Either you are on Windows , Linux on MAC, VMWare can be installed so as to virtualize everything. VMware workstation is an " industry standard for running multiple operating systems as virtual machines on a single Windows, Linux PC". For MAC users the product is VMWare Fusion.

It's a hypervisor or virtual machine monitor, that creates and runs virtual machines1. At first i have to say that you can do the same things, more or less with the free Oracle Virtual Box. For me VMWare is a more mature software, a leader in it's field and with way better feature-set and GUI.

Initial Design - Scope of Work

You have to answer the following questions before starting:

  1. Does my hardware support virtualization?
  2. Do I want to virtualize resource-heavy stuff? [like games or 3D/video editing apps]
  3. How many virtual machines will I create and with what resource? [hdd space, cpu, ram, network cards/speed]
  4. Do I want to have the virtual machines always online?
  5. Will it be installed only on one desktop machine and/or a laptop for portability?
  6. Do I want to use it on trial basis for 60 days or do I want to buy it?

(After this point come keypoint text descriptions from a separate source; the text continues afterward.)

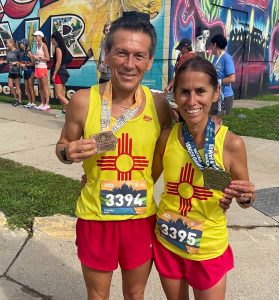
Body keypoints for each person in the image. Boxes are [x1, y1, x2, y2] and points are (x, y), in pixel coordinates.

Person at [55, 14, 173, 300]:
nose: (129, 64)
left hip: (140, 219)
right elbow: (62, 146)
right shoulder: (83, 101)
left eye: (138, 55)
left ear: (149, 60)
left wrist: (137, 182)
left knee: (135, 295)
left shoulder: (158, 105)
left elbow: (164, 158)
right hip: (95, 218)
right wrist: (67, 153)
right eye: (121, 52)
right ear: (107, 54)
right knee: (97, 296)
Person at [152, 56, 255, 300]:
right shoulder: (166, 138)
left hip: (207, 248)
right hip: (168, 240)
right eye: (184, 92)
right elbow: (146, 179)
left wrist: (246, 197)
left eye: (201, 91)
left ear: (216, 93)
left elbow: (243, 198)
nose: (192, 100)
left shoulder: (231, 144)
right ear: (175, 95)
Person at [210, 34, 235, 124]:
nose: (210, 48)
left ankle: (218, 137)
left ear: (215, 45)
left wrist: (218, 81)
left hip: (225, 96)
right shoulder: (216, 58)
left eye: (211, 45)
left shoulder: (227, 58)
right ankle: (216, 137)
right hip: (216, 94)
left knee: (215, 121)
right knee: (213, 121)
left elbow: (232, 78)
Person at [51, 31, 71, 118]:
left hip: (59, 72)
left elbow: (58, 63)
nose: (51, 41)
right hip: (62, 71)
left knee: (59, 94)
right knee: (62, 93)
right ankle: (64, 111)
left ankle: (73, 108)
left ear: (55, 39)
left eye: (52, 39)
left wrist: (54, 74)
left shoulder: (58, 49)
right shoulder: (60, 48)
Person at [31, 30, 51, 111]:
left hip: (43, 68)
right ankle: (42, 103)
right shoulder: (36, 46)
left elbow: (48, 58)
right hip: (37, 68)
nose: (35, 37)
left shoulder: (44, 45)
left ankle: (47, 104)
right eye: (35, 36)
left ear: (40, 37)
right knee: (40, 87)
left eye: (36, 36)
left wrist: (38, 58)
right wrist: (33, 57)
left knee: (45, 86)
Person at [0, 39, 22, 107]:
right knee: (10, 85)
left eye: (8, 43)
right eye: (6, 44)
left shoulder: (17, 51)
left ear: (12, 43)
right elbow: (7, 61)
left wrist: (16, 63)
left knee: (17, 87)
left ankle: (19, 100)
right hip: (11, 71)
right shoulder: (8, 51)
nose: (7, 45)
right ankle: (16, 99)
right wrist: (3, 62)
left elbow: (21, 61)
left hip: (17, 71)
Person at [19, 39, 36, 109]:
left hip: (30, 71)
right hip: (25, 71)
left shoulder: (29, 52)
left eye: (21, 43)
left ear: (24, 44)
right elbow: (23, 62)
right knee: (26, 88)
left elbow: (33, 63)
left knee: (31, 87)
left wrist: (26, 65)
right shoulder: (23, 52)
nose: (20, 44)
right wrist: (21, 64)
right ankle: (29, 102)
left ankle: (33, 103)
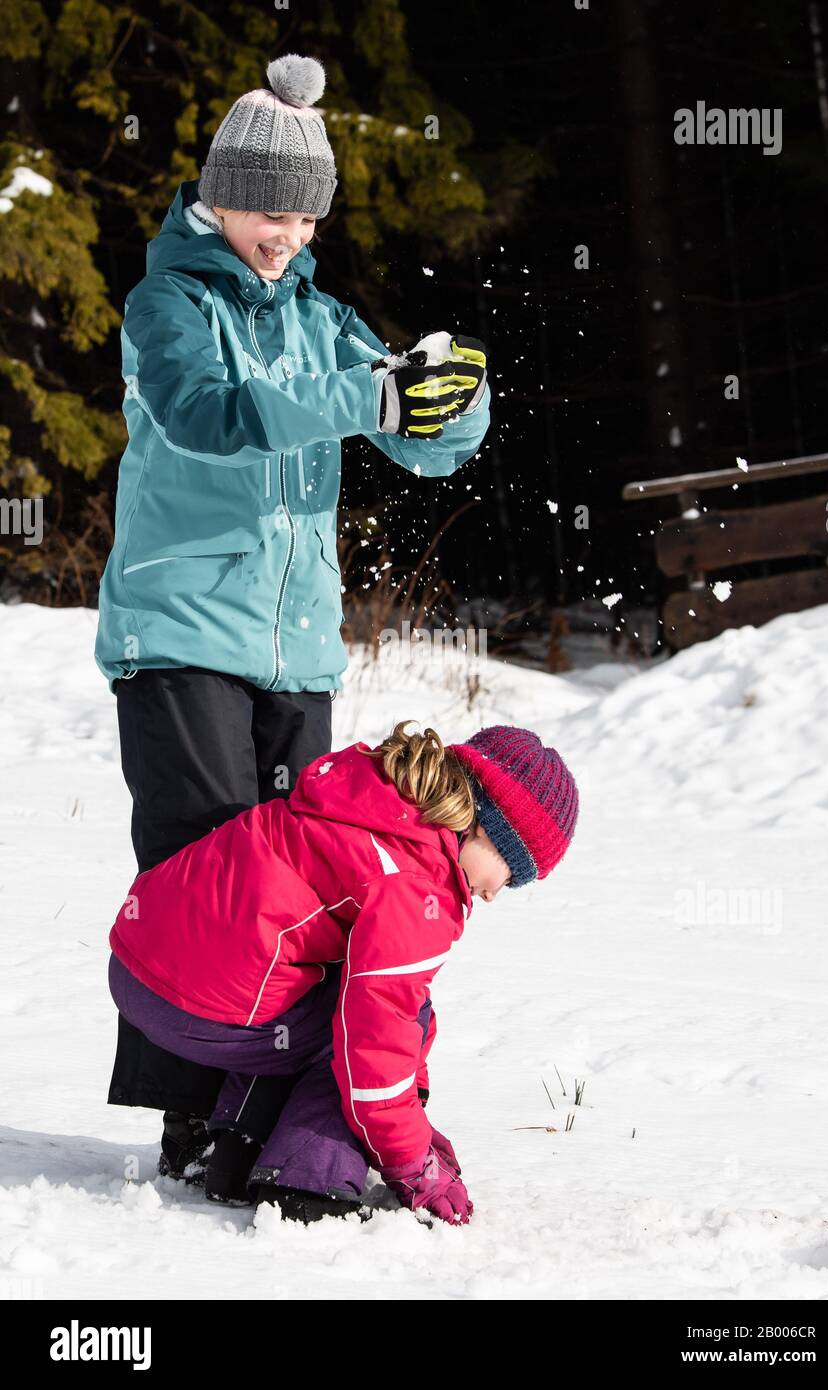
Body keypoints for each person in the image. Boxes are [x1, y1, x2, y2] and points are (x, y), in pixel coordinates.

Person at [93, 51, 491, 1188]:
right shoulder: (168, 304)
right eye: (270, 207)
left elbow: (415, 436)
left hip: (296, 650)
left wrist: (448, 398)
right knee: (203, 878)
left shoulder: (322, 319)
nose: (286, 234)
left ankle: (262, 1113)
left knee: (301, 890)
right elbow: (203, 414)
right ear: (219, 190)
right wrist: (365, 396)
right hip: (179, 634)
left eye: (306, 215)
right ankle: (186, 1118)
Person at [107, 720, 579, 1225]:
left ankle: (237, 1150)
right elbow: (375, 1050)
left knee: (332, 993)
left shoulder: (370, 794)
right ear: (486, 827)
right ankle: (310, 1181)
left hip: (136, 962)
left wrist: (411, 1116)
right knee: (358, 1030)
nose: (493, 894)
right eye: (511, 872)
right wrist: (414, 1164)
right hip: (198, 1004)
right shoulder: (420, 885)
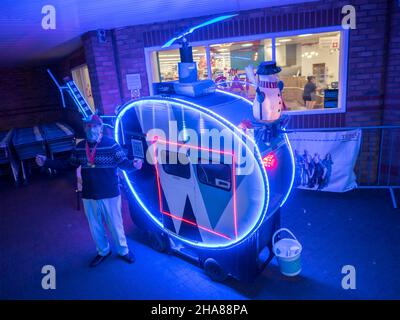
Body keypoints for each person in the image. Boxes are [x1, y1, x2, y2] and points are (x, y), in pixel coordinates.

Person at [36, 114, 143, 267]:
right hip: (89, 194)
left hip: (110, 194)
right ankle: (103, 251)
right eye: (88, 125)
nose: (91, 128)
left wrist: (134, 164)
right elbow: (68, 165)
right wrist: (46, 162)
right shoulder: (80, 147)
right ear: (84, 128)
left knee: (115, 224)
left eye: (94, 125)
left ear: (100, 128)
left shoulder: (111, 144)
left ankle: (123, 250)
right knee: (95, 226)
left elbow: (124, 163)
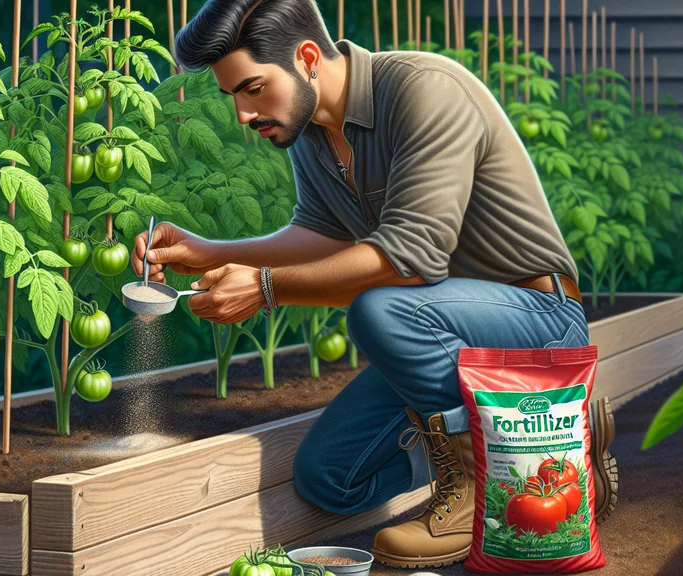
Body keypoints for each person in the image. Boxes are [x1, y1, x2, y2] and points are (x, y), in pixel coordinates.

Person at [134, 0, 618, 568]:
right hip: (447, 342)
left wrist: (265, 287)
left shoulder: (423, 90)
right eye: (234, 96)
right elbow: (322, 238)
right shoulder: (312, 132)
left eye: (253, 89)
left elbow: (411, 261)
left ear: (307, 58)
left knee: (380, 310)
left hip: (536, 320)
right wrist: (210, 253)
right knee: (329, 476)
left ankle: (480, 491)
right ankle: (547, 449)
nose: (244, 113)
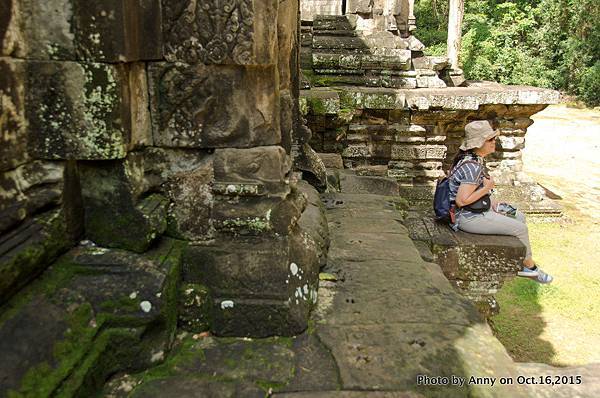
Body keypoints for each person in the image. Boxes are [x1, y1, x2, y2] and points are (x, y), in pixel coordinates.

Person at [448, 120, 553, 284]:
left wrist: (493, 200)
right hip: (469, 217)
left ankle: (521, 259)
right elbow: (461, 201)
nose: (493, 142)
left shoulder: (473, 160)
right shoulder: (472, 166)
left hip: (481, 208)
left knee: (518, 216)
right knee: (521, 229)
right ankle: (530, 268)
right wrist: (487, 187)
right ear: (479, 143)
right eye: (490, 140)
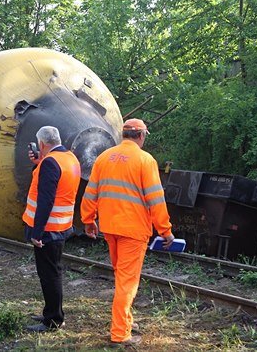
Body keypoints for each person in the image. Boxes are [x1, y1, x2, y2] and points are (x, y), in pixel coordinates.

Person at [80, 118, 174, 346]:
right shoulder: (145, 160)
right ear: (141, 136)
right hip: (133, 231)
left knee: (122, 279)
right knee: (126, 282)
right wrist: (165, 230)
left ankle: (125, 321)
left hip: (110, 228)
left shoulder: (104, 158)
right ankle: (120, 334)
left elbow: (90, 192)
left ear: (124, 135)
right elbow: (155, 198)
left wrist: (88, 220)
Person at [22, 126, 81, 332]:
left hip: (48, 229)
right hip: (61, 225)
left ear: (41, 144)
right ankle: (52, 313)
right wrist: (38, 164)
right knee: (52, 271)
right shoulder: (70, 158)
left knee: (49, 274)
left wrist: (37, 233)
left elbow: (46, 200)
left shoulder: (50, 163)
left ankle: (53, 320)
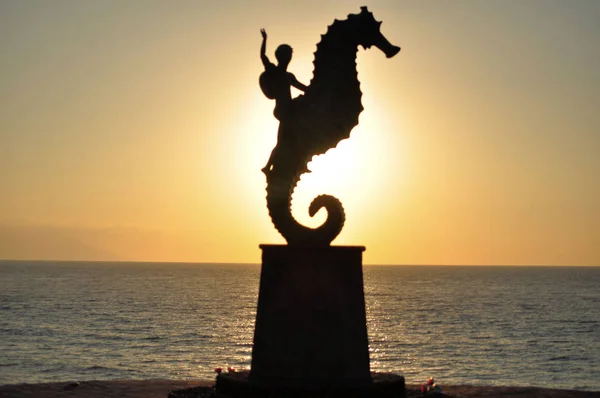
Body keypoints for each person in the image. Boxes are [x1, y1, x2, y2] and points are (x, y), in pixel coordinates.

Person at [259, 29, 308, 175]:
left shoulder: (289, 76)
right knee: (289, 138)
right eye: (287, 55)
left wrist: (316, 88)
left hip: (290, 108)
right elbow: (263, 56)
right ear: (280, 57)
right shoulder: (274, 71)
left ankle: (273, 166)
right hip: (283, 110)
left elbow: (302, 87)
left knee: (289, 139)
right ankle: (269, 167)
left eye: (290, 55)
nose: (289, 57)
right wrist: (265, 39)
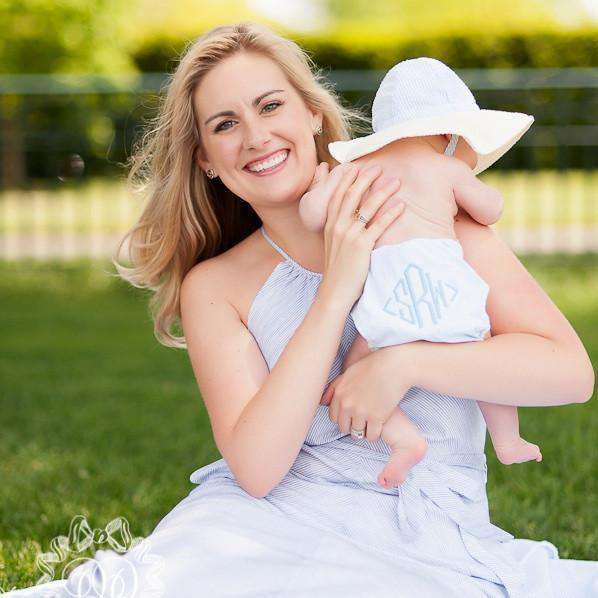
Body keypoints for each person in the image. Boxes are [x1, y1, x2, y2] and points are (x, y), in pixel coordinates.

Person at [8, 21, 597, 598]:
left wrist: (404, 365)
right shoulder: (215, 287)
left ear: (312, 113)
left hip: (430, 531)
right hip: (271, 527)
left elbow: (570, 372)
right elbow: (259, 470)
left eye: (270, 106)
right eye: (225, 124)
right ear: (207, 159)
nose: (256, 137)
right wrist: (336, 289)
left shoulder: (422, 214)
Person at [300, 57, 543, 490]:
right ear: (450, 134)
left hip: (385, 302)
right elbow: (489, 210)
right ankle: (508, 440)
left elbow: (313, 215)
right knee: (483, 356)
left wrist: (319, 188)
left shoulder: (358, 170)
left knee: (350, 375)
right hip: (444, 293)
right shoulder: (448, 169)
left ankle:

Well that's some questions you have to answer yourself prior to beginning. Surely we can ask double the questions, but after all it's not production, it's only for learning and getting hands on experience.

Questions - Break down

1 .Does my hardware support virtualization?

Well that's an easy question. You have to check whether your cpu supports virtualization .Intel has "Intel VirtualizationTechnology" (Intel VT), and AMD has "AMD-V". Check what CPU you have and with a simple online search you have the answer. By all means the whole Virtual home lab is based on the hypothesis that you have a main PC/laptop or other PC that has resources and a pretty good CPU/RAM combination.

2. Do I want to virtualize resource-heavy stuff?

Another simple question. If you want to check whether a 3D editing tool or game works on linux you need to have a latest GPU. Well it's easier to install a Linux distro of choice and test it but installing heavy gpu-hungry software on a virtual machine can be a challenging game! Before installing them though, please mind the fact that even native installs have problems on non-windows systems, think about when they are virtual. Moreover in case you want to have a pretty good PC with virtual desktops and not separate computers, that will be another guide probably with Unraid software.

3. How many virtual machines will I create and with what resource?

That's definitely a tricky question? Do you want to install the last OS or a beta version of it? Do you want to make a virtual network with server and client OSes in a domain? Probably see how a multiOS network can work, testing file shares and/or video streaming for example? You have to write down why you are doing this and be as future-proof as you want. You answer may mean you have to purchase more RAM and storage. Moreover, your reply will actually is based on how much time are you going to spend on it, so keep that in mind also.

4. Do I want to have the virtual machines always online?

So the answer is based on 2 things:

a. Are you going to use your own machine ?

b. Will you use a dedicated virtualization machine?

If you use your own machine and want the virtual machines to always be online, you need to have your PC on 24/7. if you casually want to open the VMs, you can still do it on your main desktop PC or laptop (if it can handle the loads). In the case that you want a dedicated machine only for virtualization, the best option is ti use ESXi which is actually free in the basic version. The only problem is that you have to research a lot in order to find out if it supports your hardware.

5. Will it be installed only on one desktop machine and/or a laptop for portability?

That's actually not an important question but is one of the things I wish I had thought before going gown this "virtual home-lab"road. You may have installed 20+ virtual machines, organized in groups and you are testing things out. Then you may go to a meetup, conference with your laptop and you find a guy or 2 that you want to show or ask them sth. If you don't have it with you, imagine how frustrated you may be.